Auch Gewerkschaftsbund, Gewerbeverband, Arbeitgeberverband und Travail Suisse fürchten sich insbesondere vor dem Ende der bilateralen Beziehungen mit der EU, falls die Begrenzungsinitiative von Volk und Ständen angenommen würde.
Worum geht es bei der Initiative?
Die Initiative des SVP heisst «Für eine massvolle Zuwanderung (Begrenzungsinitiative)». Sie fordert, dass der Bundesrat beauftragt wird, auf dem Verhandlungsweg das Personenfreizügigkeitsabkommen mit der EU spätestens zwölf Monate nach Annahme der Begrenzungs-Initiative ausser Kraft zu setzen. Ist eine Verständigung in dieser Zeit nicht möglich, ist das Personenfreizügigkeitsabkommen innert 30 Tagen zu kündigen. Die Initiative wurde Ende August 2018 eingereicht.
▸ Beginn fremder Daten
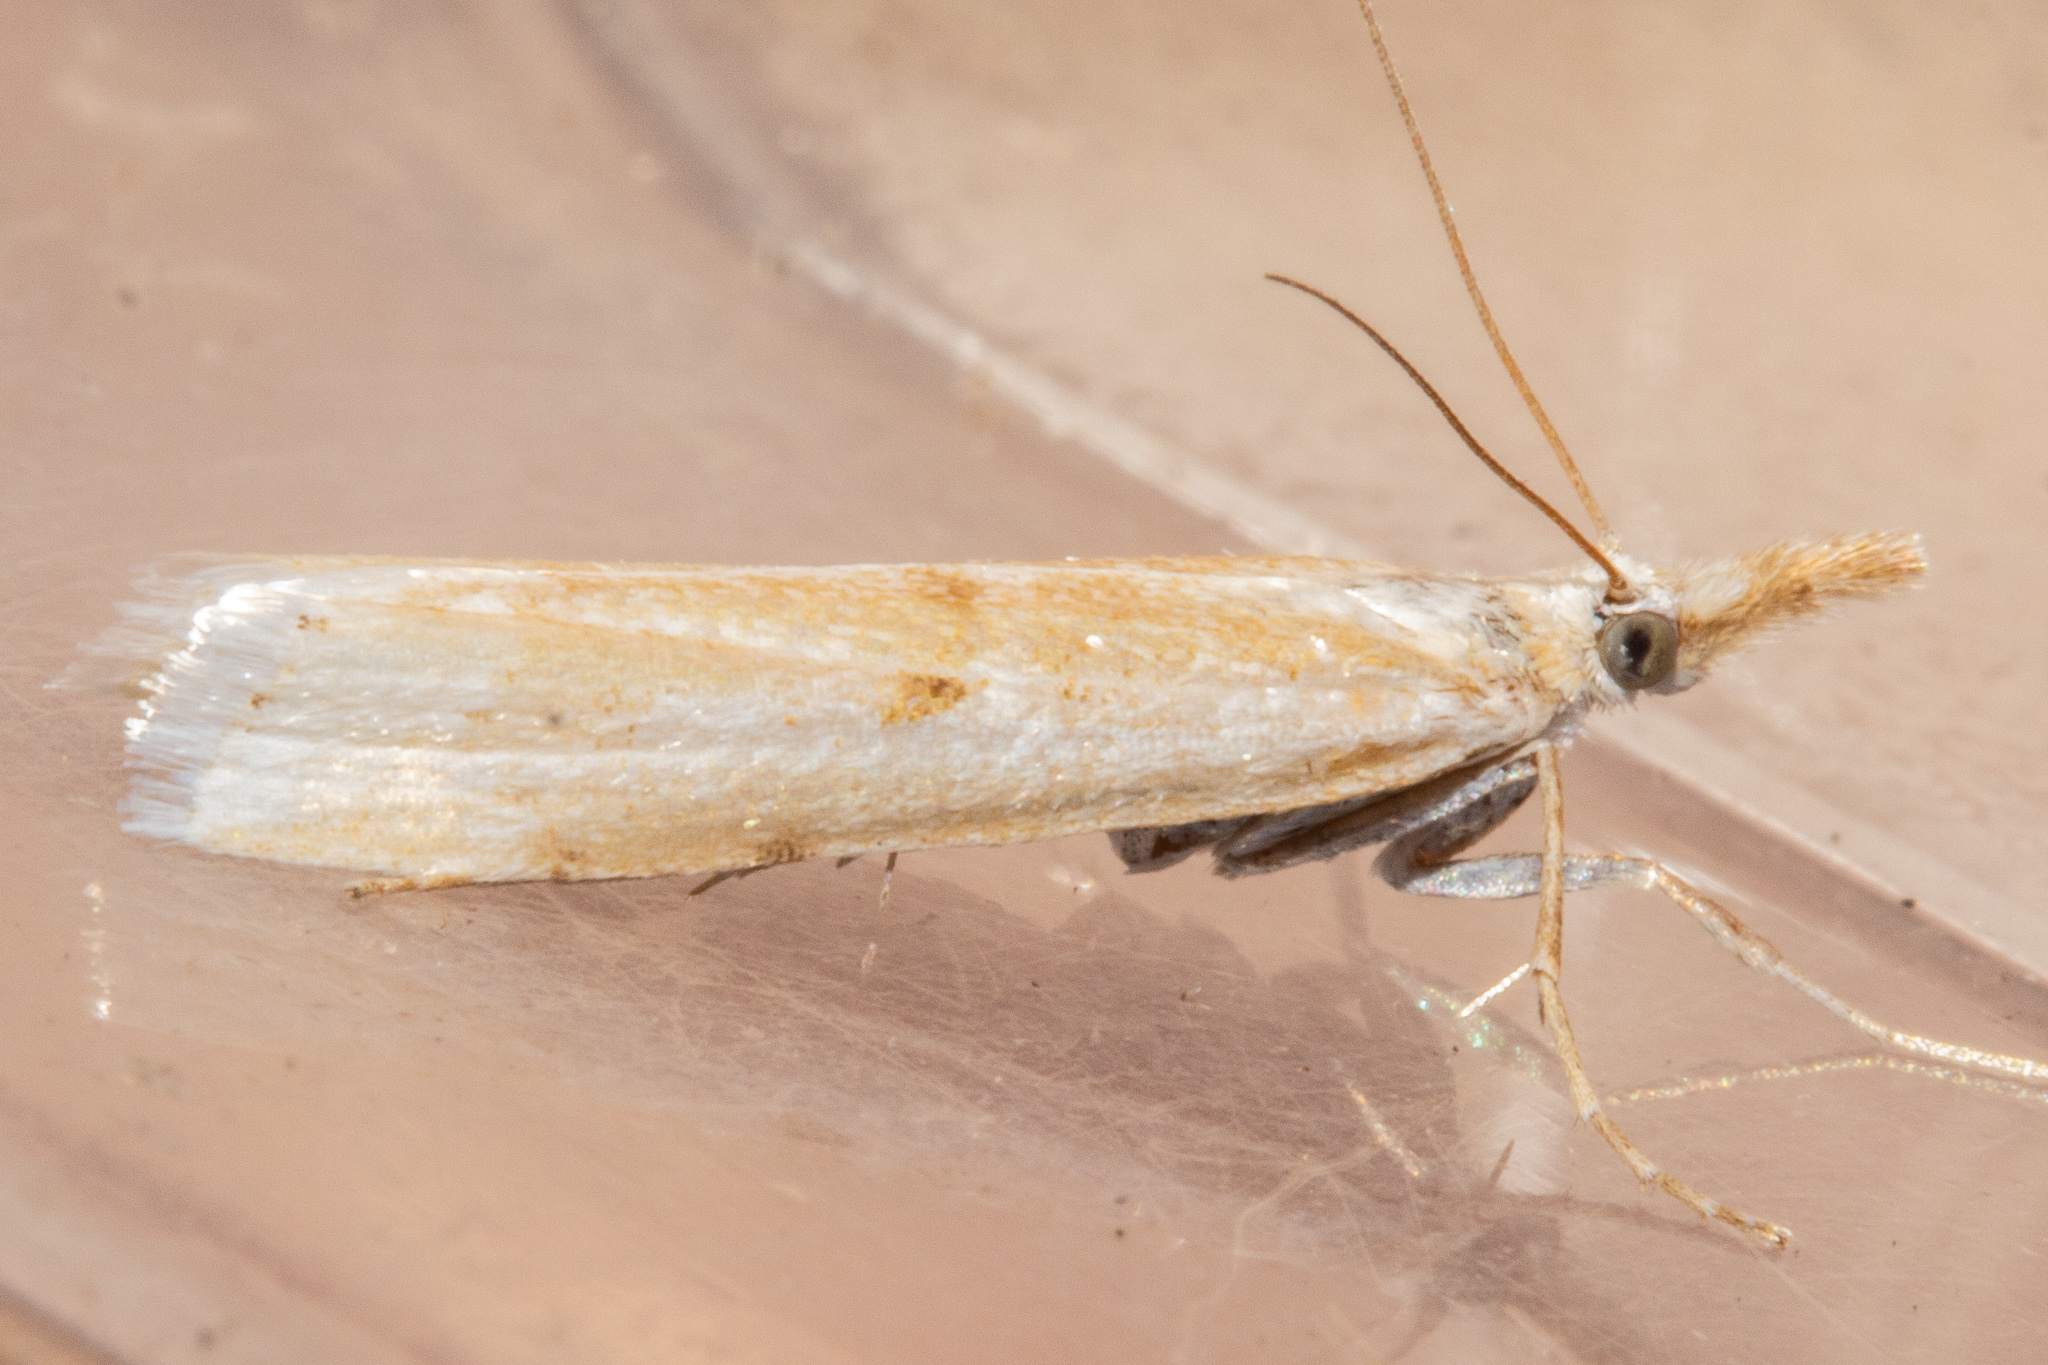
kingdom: Animalia
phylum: Arthropoda
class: Insecta
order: Lepidoptera
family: Crambidae
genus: Orocrambus
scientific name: Orocrambus vulgaris
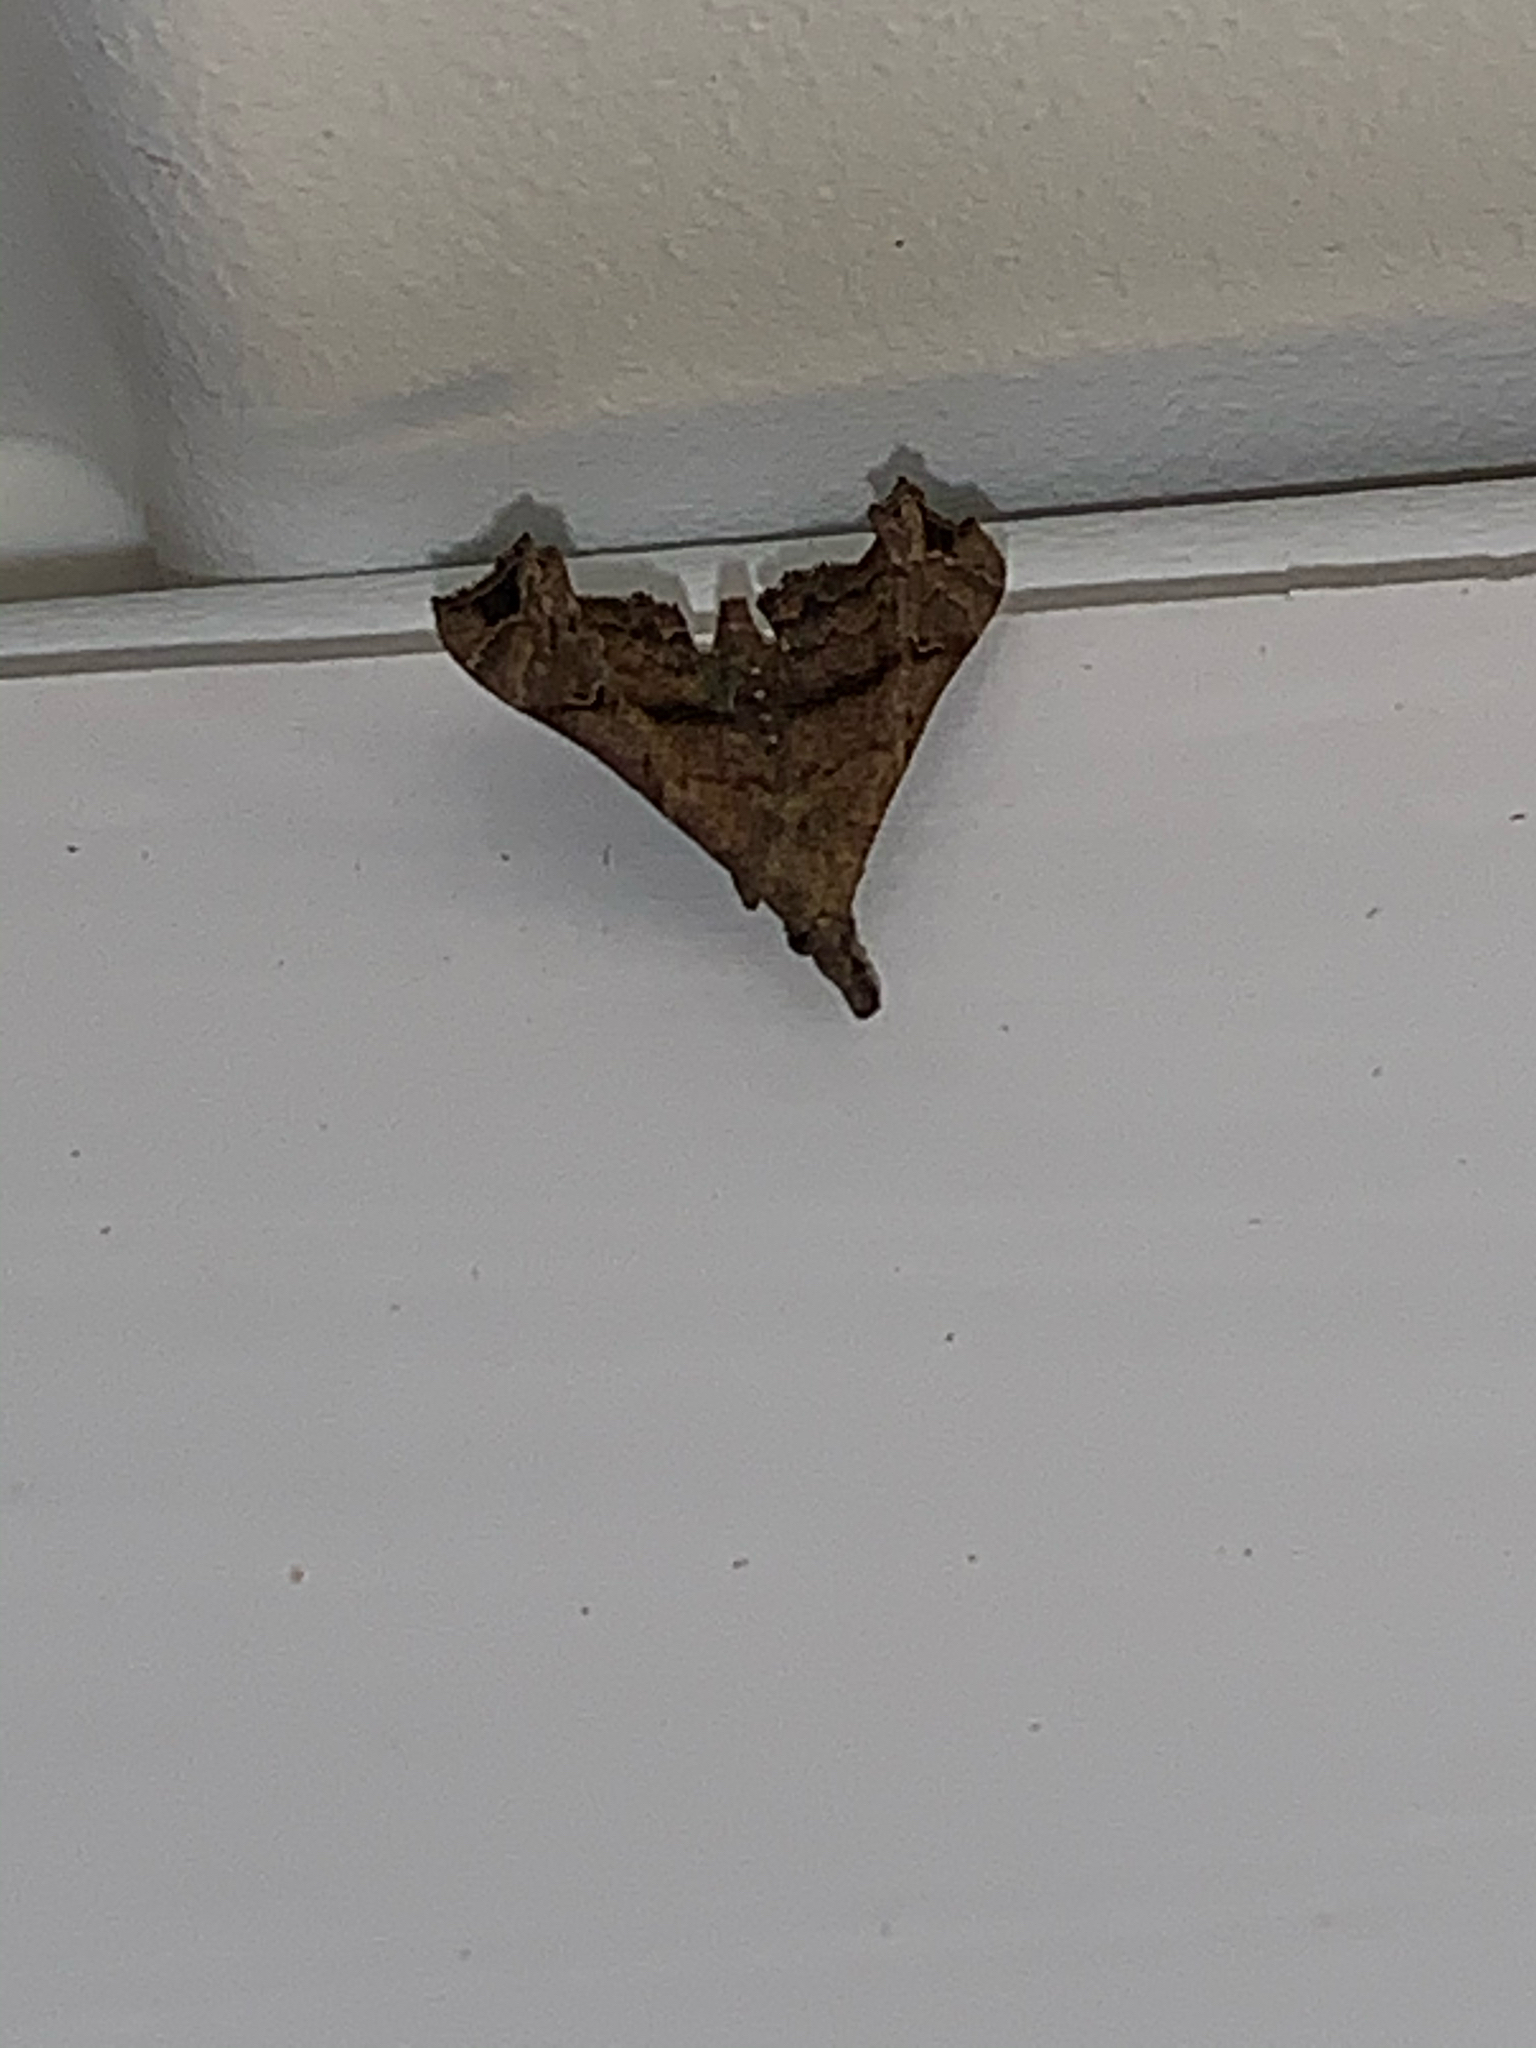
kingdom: Animalia
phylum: Arthropoda
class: Insecta
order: Lepidoptera
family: Erebidae
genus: Palthis
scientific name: Palthis asopialis
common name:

Die Befürworter finden, dass die Personenfreizügigkeit Probleme verursache. Einwanderer aus der EU sorgten für eine «Überfremdung», die auch im Arbeitsmarkt Konsequenzen habe. So würden einheimische Arbeitnehmer durch günstigere ausländische Angestellte ersetzt. Auch die Belastung der Sozialwerke steige. Deshalb müsse die Schweiz die Zuwanderung wieder selbst regeln, fordert die SVP.
Auch wenn die Differenzen beim Rahmenabkommen mit der EU noch gross sind: Für die Begrenzungsinitiative kämpft die ganz SVP alleine. Das war allerdings auch bei der angenommenen Masseneinwanderungsinitiative der Fall.